Tuesday, January 17, 2012

IPC press statement 17.01.12



The Independent Pub Confederation (IPC) – an important umbrella organisation for publicans, consumers and small brewers – today warned Ministers not to deviate from the action plan laid out by MPs in a debate on pub companies in the House of Commons last week, if they wanted to secure the future of thousands of individual small businesses.

After 7 years and 4 Inquiries into the imbalance of power between pub companies and their lessees, the Select Committee rightly recommended that the Government fulfil its promise to consult on the content and legal status of a Code of Practice, and recommended this include anoption for tenants to be freed from the beer tie and introduce an independent adjudicator.

This was rejected by the Government, which instead accepted alternative proposals for self-regulation presented by the pub companies. These proposals were not endorsed by any member of the IPC and had not been shared in full with key stakeholders responsible for delivering them.
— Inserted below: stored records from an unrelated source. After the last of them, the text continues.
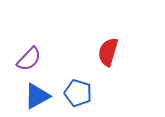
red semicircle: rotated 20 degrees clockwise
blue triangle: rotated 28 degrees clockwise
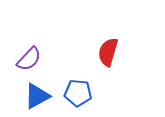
blue pentagon: rotated 12 degrees counterclockwise
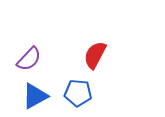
red semicircle: moved 13 px left, 3 px down; rotated 12 degrees clockwise
blue triangle: moved 2 px left
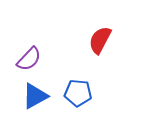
red semicircle: moved 5 px right, 15 px up
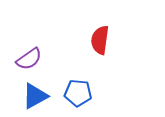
red semicircle: rotated 20 degrees counterclockwise
purple semicircle: rotated 12 degrees clockwise
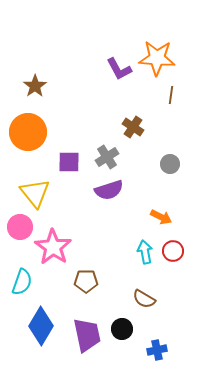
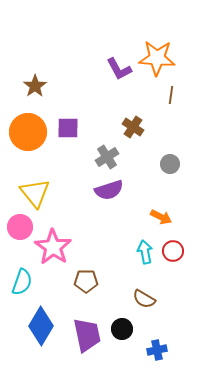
purple square: moved 1 px left, 34 px up
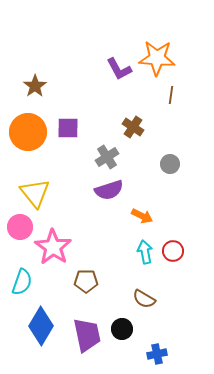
orange arrow: moved 19 px left, 1 px up
blue cross: moved 4 px down
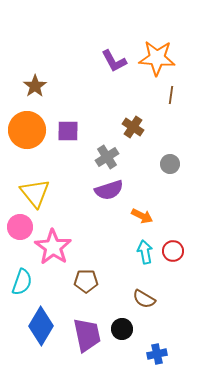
purple L-shape: moved 5 px left, 8 px up
purple square: moved 3 px down
orange circle: moved 1 px left, 2 px up
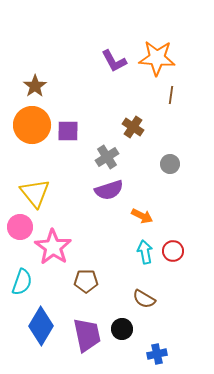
orange circle: moved 5 px right, 5 px up
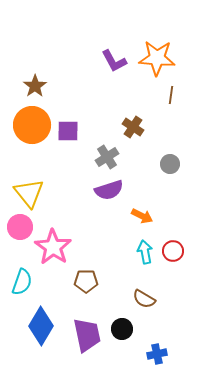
yellow triangle: moved 6 px left
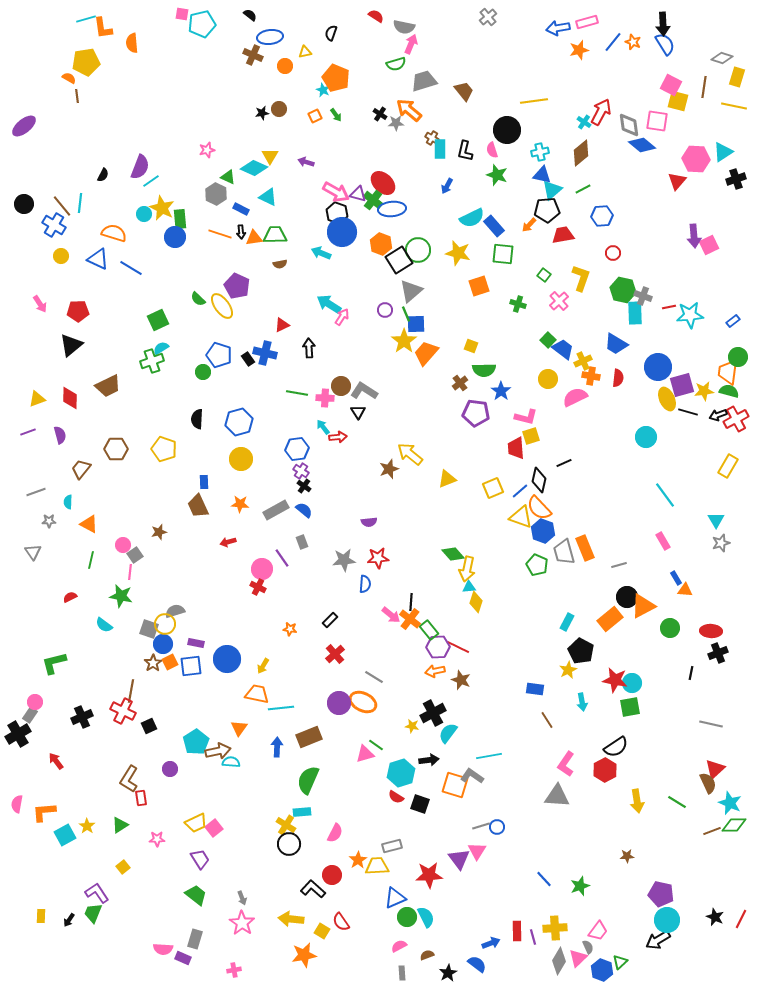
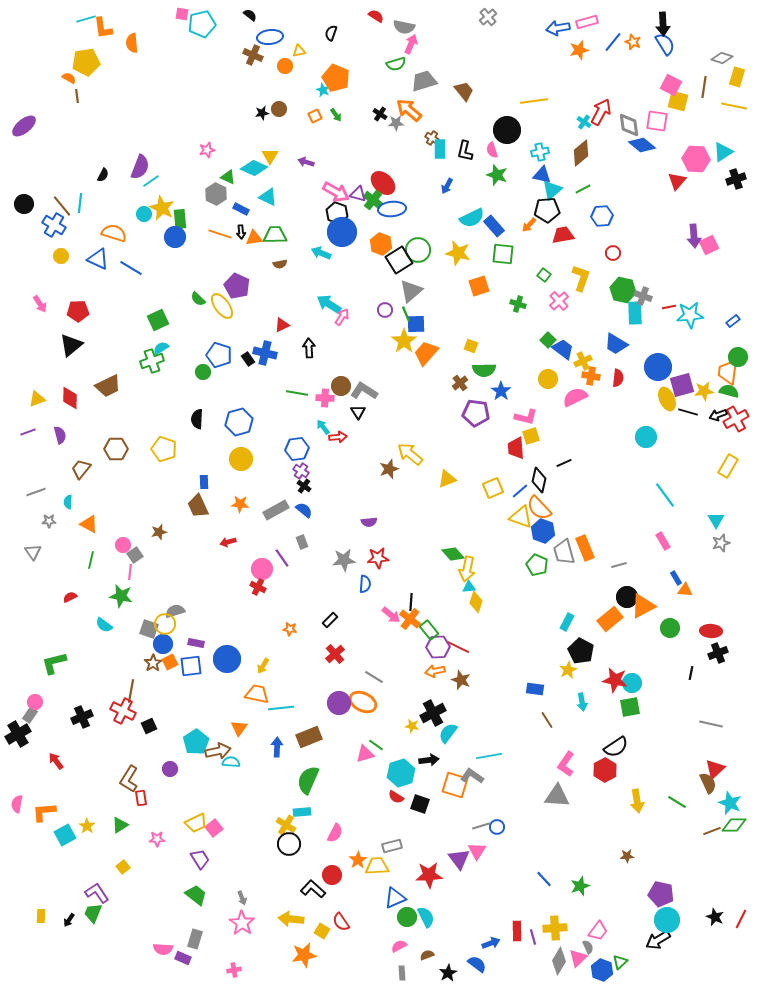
yellow triangle at (305, 52): moved 6 px left, 1 px up
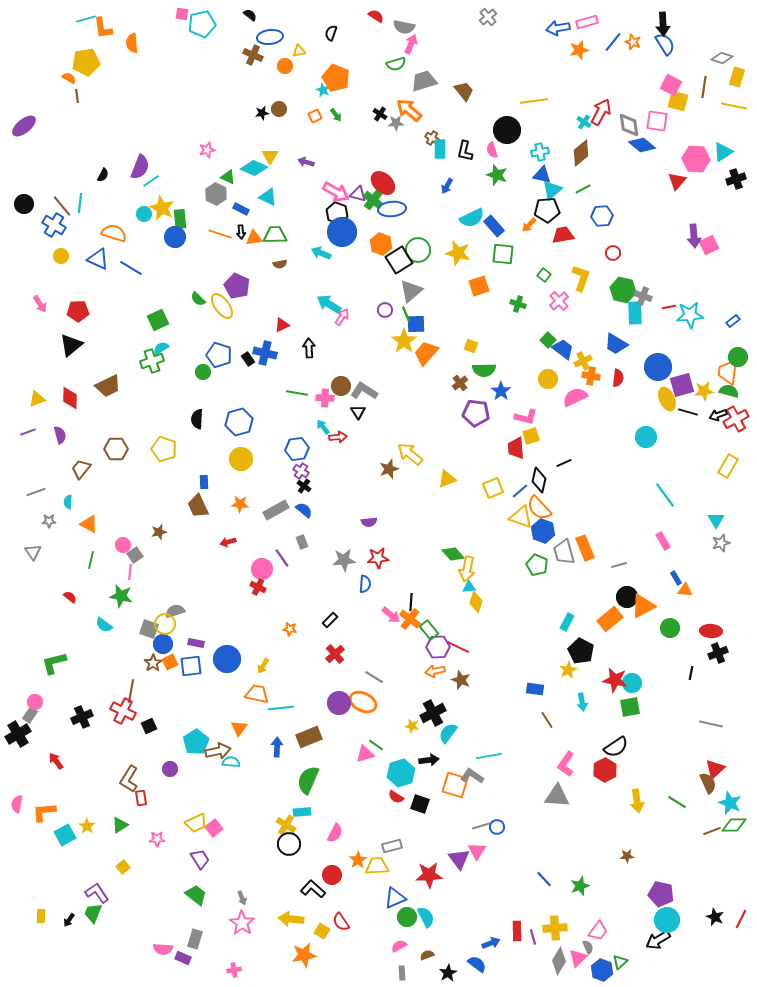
red semicircle at (70, 597): rotated 64 degrees clockwise
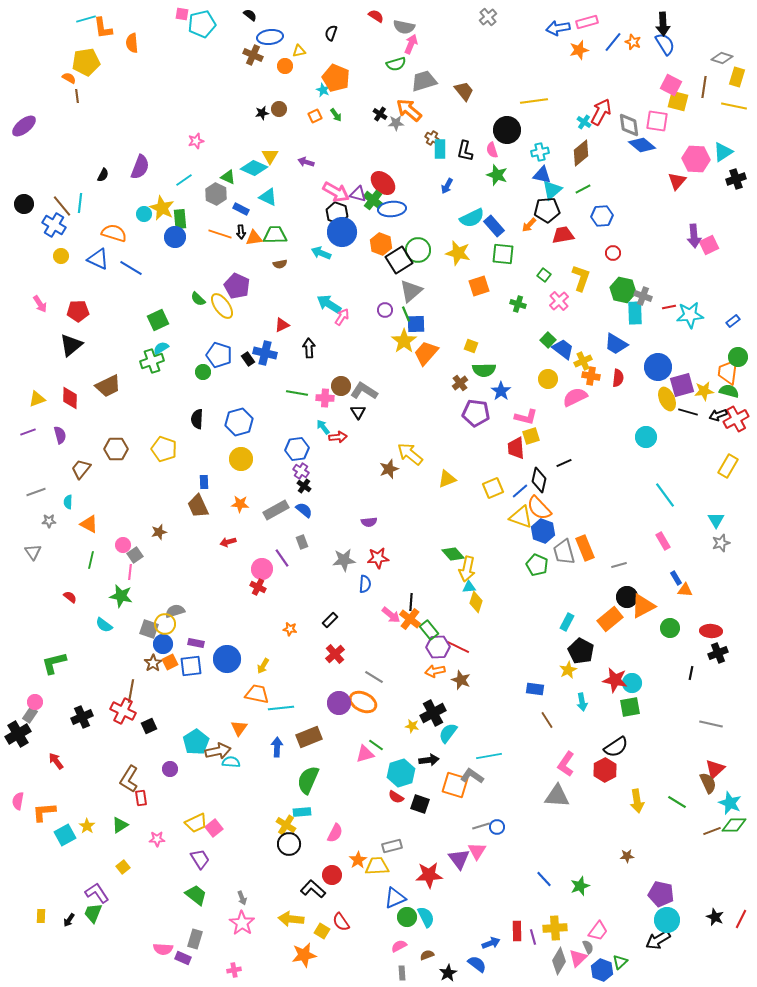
pink star at (207, 150): moved 11 px left, 9 px up
cyan line at (151, 181): moved 33 px right, 1 px up
pink semicircle at (17, 804): moved 1 px right, 3 px up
A Freedom of Information Act request by LibDem MP and Chair of the All Party Parliamentary Save the Pub Group, Greg Mulholland revealed that the Government’s response to the Select Committee’s recommendations had been to cut and paste – including typographical errors – from a report by the BBPA.

This dismissal out of hand of the authoritative, exhaustive and well thought through report by the Select Committee was roundly condemned by MPs from all sides in last week’s debate. MPs unanimously agreed a motion calling on the Government to continue to monitor the behaviour of pub companies and to review progress to deliver a robust self regulatory framework by autumn 2012.

In a separate letter to all stakeholders, Ed Davey MP, Minister for Employment Relations, Consumer and Postal Affairs, makes clear that he expects the BBPA to enter into meaningful dialogue to address the issues of concern to lessees, including rent setting, AWP machines and exclusive purchase agreements. The IPC wrote to the BBPA offering to meet to discuss its agenda for reform in September 2011 – a reply has yet to be received.

Bill Sharp, Chairman of the IPC, said:

“All of our members – and the public at large – have a right to be very angry at the approach taken by Mr Davey. The Select Committee’s recommendations were not taken lightly and were the result of a very thorough investigation. They would – if adopted – lead the way to much needed change in pub sector and to the survival of many more of our local pubs.

“The IPC has always said it stands ready to engage constructively with all parties to deliver a final, lasting solution to the problems which have bedevilled our sector for so long. Unfortunately, our experience is that nothing will happen unless there is political pressure to deliver it and that is why the Parliament-backed review in Autumn 2012 is so vital. What we need now is a clear statement from the Minister setting out how he intends to work with the Select Committee to commission that review, its remit and timetable for action. Only then will individual lessees know that Ed Davey MP is concerned about their position too.”